Put simply, one can refer to the IP-to-IP communication we facilitate as an automised telephone catalogue, in the sense that our SIP proxy servers find and help to establish communication between two endpoints that each have their own IP address (you and the person you want to communicate with, whether it be another end user or the IP side of a media gateway belonging to a company who provides interconnection with the telecom network. And since the internet is a global network, these IP addresses, both yours, the one you are communicating with and the SIP proxy server, can be physically located anywhere in the world.

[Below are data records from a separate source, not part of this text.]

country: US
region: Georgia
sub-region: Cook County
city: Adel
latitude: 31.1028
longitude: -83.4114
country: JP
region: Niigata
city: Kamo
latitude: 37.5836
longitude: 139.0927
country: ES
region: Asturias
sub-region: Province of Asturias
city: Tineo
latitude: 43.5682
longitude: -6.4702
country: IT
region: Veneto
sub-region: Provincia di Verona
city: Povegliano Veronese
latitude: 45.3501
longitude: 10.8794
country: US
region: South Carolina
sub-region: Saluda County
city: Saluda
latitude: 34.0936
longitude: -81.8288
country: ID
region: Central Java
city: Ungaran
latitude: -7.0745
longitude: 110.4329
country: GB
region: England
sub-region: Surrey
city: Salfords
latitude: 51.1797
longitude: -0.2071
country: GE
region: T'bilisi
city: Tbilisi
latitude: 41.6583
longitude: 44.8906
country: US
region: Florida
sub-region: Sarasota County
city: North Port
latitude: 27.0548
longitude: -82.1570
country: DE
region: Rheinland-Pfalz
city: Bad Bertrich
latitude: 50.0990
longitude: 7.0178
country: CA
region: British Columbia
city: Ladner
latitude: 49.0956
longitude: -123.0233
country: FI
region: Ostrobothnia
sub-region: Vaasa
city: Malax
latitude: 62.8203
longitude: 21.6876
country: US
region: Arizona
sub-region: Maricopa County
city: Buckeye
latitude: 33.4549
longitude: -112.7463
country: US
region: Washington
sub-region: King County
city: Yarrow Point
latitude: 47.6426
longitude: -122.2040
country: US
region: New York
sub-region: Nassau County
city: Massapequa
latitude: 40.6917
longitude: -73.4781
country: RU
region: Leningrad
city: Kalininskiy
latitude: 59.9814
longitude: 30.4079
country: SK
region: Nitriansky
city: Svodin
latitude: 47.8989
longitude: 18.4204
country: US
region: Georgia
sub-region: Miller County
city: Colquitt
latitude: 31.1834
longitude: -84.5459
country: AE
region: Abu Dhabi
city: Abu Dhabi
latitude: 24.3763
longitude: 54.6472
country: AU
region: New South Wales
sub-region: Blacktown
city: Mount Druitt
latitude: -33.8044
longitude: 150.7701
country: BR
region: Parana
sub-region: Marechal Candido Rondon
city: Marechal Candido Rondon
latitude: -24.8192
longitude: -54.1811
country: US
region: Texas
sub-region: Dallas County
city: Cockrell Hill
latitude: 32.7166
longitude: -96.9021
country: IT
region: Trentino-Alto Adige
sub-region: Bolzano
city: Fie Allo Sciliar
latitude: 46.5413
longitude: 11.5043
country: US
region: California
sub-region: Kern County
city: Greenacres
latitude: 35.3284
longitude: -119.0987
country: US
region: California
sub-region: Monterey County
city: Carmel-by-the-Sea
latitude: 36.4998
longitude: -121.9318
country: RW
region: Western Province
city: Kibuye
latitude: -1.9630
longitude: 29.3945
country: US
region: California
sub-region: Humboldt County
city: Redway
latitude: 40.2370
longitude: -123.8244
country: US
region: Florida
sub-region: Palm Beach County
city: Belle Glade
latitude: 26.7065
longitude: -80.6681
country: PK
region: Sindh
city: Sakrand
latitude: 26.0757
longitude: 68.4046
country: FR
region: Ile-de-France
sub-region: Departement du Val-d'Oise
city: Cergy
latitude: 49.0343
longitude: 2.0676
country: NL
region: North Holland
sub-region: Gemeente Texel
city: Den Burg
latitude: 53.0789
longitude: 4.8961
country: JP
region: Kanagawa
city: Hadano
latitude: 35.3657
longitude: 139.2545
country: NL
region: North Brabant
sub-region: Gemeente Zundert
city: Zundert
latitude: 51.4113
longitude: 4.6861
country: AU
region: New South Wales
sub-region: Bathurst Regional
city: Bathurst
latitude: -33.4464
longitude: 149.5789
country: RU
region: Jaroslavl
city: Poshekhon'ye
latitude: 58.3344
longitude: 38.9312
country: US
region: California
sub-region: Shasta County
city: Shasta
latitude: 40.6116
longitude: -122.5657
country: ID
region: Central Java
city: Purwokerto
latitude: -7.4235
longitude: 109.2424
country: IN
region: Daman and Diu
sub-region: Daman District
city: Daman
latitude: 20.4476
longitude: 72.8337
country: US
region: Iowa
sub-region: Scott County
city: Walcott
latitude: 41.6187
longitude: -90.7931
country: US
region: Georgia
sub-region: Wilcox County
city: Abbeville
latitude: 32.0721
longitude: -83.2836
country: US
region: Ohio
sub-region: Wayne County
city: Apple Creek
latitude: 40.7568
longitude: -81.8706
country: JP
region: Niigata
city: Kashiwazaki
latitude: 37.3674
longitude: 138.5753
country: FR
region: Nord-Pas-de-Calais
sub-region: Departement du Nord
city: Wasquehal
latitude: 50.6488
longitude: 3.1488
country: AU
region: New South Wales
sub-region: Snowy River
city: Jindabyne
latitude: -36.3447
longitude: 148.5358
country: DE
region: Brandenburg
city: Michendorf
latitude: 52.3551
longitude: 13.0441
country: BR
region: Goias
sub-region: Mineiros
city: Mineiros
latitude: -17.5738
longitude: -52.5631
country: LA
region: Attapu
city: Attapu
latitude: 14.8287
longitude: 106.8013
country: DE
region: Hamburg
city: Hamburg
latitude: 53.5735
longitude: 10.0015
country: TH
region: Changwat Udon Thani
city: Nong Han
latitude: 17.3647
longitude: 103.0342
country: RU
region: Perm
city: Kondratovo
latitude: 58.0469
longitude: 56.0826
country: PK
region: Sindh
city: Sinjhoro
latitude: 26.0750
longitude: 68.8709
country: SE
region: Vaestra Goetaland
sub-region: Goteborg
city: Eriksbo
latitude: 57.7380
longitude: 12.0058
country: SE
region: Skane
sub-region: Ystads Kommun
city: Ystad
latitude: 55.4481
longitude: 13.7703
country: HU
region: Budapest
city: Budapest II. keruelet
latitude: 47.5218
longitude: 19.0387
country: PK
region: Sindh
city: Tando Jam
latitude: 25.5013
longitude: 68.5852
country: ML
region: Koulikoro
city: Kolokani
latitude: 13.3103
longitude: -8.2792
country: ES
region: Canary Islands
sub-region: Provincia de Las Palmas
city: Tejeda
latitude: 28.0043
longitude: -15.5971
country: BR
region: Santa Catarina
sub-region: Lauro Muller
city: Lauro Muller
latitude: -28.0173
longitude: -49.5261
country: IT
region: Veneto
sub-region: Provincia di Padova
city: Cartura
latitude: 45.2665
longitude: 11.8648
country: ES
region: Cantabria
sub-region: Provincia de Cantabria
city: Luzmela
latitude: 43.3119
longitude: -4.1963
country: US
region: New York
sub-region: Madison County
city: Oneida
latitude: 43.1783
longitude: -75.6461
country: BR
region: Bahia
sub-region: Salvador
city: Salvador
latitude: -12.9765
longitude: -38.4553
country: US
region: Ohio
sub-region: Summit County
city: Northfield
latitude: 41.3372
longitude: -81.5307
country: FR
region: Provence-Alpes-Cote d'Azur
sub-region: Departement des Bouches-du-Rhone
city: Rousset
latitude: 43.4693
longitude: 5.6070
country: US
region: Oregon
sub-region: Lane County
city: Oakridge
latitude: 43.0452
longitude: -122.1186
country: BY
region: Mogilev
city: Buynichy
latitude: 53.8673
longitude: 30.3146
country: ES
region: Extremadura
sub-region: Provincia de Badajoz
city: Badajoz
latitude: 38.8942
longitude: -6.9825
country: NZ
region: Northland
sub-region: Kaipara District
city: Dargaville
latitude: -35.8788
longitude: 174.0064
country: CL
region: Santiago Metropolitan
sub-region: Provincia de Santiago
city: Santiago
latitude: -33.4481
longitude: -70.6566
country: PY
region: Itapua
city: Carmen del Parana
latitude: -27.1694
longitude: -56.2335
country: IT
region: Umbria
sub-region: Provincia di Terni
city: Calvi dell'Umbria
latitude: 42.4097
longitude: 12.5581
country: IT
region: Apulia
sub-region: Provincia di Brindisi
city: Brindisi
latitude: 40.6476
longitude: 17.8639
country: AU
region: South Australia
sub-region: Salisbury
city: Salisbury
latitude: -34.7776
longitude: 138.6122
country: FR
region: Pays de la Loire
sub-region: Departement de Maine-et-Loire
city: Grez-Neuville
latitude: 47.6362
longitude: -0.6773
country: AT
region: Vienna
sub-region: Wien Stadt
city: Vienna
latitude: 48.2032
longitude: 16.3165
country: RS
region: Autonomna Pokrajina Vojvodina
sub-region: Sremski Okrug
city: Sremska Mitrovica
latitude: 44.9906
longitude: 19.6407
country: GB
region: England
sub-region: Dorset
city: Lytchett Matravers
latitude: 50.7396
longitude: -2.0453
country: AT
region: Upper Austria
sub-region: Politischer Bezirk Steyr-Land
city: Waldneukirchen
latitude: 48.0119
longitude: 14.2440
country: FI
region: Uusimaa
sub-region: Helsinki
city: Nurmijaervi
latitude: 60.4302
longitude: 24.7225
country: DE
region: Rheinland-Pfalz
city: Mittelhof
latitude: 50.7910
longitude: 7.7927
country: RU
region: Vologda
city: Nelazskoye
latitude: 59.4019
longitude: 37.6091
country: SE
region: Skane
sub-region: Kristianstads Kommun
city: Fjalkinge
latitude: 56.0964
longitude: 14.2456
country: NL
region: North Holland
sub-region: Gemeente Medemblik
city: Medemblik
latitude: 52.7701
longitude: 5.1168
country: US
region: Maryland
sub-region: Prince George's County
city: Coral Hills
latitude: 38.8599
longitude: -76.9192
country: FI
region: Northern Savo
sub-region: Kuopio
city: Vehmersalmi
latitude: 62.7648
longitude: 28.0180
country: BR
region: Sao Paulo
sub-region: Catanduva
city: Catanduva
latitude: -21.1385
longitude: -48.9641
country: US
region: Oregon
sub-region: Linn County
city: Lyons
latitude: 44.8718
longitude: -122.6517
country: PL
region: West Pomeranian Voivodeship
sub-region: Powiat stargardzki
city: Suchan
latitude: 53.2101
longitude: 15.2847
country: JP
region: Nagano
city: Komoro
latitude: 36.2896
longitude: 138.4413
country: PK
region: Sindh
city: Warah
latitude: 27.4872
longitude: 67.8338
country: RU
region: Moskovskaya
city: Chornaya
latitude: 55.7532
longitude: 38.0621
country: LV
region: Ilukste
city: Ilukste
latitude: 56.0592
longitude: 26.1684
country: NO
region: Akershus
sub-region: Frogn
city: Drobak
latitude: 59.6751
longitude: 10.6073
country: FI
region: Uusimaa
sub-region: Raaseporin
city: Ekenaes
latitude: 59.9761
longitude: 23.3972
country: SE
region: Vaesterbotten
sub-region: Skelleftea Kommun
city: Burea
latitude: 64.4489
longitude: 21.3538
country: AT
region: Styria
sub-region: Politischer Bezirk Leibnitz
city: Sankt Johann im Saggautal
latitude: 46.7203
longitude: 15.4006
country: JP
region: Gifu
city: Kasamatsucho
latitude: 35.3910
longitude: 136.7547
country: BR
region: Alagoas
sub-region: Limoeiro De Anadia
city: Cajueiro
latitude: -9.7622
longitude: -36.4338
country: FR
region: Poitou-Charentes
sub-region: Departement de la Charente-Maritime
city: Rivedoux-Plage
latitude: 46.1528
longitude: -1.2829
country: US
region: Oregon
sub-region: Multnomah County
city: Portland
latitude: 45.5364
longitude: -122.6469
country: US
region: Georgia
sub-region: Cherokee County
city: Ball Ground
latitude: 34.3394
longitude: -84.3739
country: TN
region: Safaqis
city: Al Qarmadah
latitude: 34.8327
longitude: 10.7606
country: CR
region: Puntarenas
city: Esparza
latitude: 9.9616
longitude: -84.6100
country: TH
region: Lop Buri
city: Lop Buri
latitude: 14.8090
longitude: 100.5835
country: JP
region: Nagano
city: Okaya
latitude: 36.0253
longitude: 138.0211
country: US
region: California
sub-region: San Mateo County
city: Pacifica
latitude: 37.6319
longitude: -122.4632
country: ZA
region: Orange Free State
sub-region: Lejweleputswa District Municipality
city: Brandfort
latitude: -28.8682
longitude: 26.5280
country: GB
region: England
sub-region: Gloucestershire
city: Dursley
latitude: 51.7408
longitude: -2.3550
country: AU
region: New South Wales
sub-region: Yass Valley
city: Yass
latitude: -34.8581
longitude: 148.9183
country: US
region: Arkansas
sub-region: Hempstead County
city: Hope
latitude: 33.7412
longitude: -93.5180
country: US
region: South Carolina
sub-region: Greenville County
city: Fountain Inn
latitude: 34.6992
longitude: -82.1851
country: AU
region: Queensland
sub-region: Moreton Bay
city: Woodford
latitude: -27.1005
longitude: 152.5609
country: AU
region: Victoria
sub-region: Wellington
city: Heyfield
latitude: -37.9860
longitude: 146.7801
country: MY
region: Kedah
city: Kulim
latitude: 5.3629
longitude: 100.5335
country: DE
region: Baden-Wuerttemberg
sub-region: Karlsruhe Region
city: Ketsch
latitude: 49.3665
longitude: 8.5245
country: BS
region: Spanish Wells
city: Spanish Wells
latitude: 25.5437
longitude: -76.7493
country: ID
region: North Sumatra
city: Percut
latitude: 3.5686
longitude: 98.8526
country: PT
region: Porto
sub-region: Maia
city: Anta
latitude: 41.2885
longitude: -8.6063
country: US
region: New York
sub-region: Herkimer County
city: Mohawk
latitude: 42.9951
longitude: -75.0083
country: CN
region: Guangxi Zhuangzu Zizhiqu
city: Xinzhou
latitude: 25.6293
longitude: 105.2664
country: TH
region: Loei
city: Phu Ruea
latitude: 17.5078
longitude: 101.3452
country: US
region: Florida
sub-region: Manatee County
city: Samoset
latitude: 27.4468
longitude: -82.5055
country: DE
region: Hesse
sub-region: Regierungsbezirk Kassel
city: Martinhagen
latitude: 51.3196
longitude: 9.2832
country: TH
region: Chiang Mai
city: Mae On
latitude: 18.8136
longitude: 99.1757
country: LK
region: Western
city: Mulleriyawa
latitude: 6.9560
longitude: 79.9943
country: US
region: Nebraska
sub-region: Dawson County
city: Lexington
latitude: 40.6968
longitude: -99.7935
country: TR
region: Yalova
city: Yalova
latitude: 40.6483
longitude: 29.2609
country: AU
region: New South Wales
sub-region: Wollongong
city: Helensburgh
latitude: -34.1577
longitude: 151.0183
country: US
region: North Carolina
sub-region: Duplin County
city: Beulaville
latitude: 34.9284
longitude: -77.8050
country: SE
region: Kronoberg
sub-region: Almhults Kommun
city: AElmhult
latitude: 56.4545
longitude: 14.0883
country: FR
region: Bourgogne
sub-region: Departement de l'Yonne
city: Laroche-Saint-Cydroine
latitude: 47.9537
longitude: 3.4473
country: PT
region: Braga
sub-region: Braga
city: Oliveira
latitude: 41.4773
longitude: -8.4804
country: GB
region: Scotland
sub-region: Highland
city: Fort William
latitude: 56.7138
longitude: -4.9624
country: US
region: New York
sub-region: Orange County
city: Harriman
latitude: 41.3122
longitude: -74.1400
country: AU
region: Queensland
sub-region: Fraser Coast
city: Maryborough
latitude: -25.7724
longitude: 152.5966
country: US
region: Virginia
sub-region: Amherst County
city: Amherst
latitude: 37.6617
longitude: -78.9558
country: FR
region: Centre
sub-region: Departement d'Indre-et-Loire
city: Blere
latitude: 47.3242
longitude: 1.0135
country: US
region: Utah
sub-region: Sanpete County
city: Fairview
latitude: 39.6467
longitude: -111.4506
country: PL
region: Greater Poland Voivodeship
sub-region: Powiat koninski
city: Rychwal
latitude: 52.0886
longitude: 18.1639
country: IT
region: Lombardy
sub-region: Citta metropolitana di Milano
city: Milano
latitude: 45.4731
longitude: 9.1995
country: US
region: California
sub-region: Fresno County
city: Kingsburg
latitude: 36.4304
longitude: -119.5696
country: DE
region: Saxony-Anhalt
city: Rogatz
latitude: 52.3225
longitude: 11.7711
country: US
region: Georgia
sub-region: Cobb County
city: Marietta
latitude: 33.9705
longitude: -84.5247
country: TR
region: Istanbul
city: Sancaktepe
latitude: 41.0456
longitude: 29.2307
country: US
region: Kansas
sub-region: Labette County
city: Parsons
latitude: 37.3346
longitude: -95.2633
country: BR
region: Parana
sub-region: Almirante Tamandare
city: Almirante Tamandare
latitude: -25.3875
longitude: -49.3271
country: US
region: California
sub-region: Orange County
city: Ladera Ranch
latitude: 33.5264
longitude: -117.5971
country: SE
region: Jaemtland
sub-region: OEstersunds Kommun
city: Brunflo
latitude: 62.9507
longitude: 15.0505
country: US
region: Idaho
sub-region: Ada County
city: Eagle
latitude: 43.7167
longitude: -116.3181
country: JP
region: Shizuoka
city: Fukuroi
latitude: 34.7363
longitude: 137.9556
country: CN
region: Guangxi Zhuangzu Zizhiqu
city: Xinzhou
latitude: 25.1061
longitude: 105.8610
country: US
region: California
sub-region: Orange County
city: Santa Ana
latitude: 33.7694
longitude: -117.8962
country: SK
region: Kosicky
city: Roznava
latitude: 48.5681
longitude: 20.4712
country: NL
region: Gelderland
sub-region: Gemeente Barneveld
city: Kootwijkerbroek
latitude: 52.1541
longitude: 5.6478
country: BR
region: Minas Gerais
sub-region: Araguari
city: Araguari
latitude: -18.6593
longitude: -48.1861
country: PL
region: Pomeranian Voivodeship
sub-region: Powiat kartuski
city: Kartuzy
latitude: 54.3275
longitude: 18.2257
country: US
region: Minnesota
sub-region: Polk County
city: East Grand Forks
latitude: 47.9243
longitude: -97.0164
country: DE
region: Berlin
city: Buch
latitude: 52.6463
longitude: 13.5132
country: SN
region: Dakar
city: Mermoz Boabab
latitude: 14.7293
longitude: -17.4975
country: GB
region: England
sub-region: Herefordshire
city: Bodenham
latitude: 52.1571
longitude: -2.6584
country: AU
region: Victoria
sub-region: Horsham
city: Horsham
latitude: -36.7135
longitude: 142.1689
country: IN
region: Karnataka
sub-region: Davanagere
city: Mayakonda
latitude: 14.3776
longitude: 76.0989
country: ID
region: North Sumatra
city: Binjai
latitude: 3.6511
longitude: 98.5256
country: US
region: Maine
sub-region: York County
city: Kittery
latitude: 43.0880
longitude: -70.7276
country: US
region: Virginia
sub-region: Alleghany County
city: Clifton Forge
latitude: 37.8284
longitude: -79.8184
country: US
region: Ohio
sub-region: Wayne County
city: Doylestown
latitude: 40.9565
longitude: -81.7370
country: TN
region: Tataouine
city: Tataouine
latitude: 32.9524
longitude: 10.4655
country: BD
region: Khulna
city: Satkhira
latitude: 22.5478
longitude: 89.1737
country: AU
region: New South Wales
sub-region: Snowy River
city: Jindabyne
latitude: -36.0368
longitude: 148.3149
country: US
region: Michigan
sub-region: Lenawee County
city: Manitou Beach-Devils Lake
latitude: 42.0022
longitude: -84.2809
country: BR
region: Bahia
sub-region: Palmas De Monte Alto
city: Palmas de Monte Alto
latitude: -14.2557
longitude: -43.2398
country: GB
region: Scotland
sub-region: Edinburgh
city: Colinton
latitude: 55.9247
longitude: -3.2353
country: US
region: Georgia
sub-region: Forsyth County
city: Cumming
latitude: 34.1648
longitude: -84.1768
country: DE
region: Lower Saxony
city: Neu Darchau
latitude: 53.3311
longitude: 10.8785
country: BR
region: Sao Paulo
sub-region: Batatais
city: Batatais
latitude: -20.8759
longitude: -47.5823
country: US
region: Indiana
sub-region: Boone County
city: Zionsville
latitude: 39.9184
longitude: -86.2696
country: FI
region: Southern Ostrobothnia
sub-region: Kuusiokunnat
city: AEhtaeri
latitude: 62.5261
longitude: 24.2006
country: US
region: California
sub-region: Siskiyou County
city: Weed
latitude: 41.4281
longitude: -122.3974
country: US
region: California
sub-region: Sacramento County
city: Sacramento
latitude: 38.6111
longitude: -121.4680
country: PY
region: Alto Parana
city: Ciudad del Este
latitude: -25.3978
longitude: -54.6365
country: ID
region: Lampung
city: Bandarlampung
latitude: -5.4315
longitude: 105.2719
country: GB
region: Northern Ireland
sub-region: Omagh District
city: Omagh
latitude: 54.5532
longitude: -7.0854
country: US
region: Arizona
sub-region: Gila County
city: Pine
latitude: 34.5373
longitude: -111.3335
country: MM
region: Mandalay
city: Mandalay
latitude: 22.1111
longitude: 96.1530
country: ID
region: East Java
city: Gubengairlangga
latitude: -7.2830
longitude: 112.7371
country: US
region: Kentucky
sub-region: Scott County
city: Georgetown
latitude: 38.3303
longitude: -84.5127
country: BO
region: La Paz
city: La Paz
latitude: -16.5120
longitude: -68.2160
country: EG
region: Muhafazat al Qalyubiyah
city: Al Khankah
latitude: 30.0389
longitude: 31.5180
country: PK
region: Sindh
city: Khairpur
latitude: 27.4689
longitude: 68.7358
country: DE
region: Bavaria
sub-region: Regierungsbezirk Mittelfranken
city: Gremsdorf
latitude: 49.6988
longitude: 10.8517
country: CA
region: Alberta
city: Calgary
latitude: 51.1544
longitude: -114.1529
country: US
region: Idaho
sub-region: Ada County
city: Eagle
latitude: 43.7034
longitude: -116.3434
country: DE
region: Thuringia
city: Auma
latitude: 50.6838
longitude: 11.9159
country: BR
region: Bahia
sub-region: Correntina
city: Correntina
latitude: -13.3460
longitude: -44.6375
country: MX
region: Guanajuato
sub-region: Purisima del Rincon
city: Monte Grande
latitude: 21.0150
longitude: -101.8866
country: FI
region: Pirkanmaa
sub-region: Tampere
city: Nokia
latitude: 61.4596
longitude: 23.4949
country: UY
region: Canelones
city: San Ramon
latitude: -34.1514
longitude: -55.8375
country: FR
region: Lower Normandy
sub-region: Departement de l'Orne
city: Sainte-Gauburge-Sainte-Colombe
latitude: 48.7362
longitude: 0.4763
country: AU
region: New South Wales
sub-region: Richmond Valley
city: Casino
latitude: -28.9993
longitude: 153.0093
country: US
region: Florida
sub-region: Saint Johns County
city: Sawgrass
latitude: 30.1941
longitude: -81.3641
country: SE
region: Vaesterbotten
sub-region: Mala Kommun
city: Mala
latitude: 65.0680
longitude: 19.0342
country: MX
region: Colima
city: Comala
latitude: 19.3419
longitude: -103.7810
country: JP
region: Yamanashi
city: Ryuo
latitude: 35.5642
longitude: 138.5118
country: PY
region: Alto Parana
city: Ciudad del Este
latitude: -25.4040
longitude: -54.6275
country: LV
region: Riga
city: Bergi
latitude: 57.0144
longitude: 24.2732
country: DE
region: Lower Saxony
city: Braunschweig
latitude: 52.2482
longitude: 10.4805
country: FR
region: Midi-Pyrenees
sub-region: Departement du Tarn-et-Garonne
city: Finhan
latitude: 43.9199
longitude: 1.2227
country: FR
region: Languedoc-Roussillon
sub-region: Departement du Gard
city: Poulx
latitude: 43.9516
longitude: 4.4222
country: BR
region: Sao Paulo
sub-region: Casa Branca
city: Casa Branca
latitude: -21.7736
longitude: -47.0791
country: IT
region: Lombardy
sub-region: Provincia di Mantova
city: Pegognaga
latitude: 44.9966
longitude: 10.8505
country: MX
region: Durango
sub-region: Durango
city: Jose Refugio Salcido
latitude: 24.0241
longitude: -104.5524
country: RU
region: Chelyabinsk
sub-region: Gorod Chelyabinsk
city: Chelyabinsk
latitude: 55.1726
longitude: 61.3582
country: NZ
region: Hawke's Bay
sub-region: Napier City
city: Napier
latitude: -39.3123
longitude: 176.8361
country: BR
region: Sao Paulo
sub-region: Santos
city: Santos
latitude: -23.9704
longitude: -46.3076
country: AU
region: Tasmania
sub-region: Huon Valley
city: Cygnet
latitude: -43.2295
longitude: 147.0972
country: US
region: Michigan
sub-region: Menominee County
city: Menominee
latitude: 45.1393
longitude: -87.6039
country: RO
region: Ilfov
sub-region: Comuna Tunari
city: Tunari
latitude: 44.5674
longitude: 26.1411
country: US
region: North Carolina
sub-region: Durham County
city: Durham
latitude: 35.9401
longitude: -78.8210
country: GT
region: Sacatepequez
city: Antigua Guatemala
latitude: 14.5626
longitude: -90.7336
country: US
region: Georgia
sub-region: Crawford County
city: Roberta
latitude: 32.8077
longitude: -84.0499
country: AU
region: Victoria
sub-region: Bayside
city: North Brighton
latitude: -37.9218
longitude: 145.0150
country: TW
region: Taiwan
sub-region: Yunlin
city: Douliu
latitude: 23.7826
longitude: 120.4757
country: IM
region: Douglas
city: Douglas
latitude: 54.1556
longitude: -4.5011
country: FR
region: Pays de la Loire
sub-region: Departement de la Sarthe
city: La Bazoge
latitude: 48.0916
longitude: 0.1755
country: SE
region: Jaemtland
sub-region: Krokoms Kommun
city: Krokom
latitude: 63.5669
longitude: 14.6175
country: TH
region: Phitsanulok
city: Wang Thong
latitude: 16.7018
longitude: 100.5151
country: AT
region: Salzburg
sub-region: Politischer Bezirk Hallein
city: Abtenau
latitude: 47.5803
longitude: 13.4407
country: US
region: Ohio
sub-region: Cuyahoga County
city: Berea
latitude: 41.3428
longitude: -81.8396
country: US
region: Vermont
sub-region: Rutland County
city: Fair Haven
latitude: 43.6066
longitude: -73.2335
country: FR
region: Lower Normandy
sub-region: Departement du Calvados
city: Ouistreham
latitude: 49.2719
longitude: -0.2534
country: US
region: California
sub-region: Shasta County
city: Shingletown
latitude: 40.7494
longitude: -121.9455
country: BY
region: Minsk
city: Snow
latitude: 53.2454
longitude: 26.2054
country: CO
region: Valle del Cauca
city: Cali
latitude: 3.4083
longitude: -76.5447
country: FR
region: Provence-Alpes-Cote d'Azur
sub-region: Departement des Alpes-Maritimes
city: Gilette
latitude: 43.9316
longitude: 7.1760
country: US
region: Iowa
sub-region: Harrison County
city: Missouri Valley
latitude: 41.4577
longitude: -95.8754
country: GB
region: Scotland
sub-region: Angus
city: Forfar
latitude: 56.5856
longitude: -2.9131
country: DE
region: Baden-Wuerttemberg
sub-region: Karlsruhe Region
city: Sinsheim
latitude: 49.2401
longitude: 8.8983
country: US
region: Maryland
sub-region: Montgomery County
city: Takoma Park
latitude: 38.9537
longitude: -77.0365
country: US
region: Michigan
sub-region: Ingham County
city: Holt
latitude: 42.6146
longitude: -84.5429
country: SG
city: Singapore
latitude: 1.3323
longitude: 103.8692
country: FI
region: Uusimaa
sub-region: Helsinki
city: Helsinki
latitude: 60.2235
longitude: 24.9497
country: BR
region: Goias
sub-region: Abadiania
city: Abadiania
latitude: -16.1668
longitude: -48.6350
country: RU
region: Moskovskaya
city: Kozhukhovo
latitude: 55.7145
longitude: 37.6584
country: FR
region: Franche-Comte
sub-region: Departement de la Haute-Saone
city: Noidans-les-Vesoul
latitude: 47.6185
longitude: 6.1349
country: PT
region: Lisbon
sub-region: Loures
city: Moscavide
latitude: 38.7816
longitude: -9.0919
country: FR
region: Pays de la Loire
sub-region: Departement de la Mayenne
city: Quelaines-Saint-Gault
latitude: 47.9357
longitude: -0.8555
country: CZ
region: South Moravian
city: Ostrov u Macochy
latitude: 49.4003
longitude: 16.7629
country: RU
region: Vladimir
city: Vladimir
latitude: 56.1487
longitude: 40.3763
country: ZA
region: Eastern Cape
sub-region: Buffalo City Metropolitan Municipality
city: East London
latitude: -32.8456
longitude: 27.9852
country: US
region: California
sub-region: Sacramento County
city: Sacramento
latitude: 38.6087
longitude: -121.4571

These days, when one has access to broadband on aircraft too, you can even sit on an aircraft at 10,000 metres altitude and communicate via the IP address designated to you by the aircraft’s broadband line.
The role of a SIP proxy server is simply to make it as easy for two parties to communicate over the internet as over the regular telecom network. All you need to know is the telephone number or SIP address of the person you wish to contact, and the proxy server will keep track of which IP address the SIP address is on at any given time. Once contact is established, we have no further role to play in the call, and do not participate in the transmission of ‘voice packets’. The transmission of voice packets occurs directly between the devices themselves, over the broadband connections to which the endpoints subscribe through their broadband service provider.
In fact even if our SIP is removed, all telephone calls (in the world of IP technology these are usually referred to as 'communication sessions') that are already in progress are not affected whatsoever. Because the network transmitting the voice packets is the customer’s own broadband connection, the calls proceed as normal.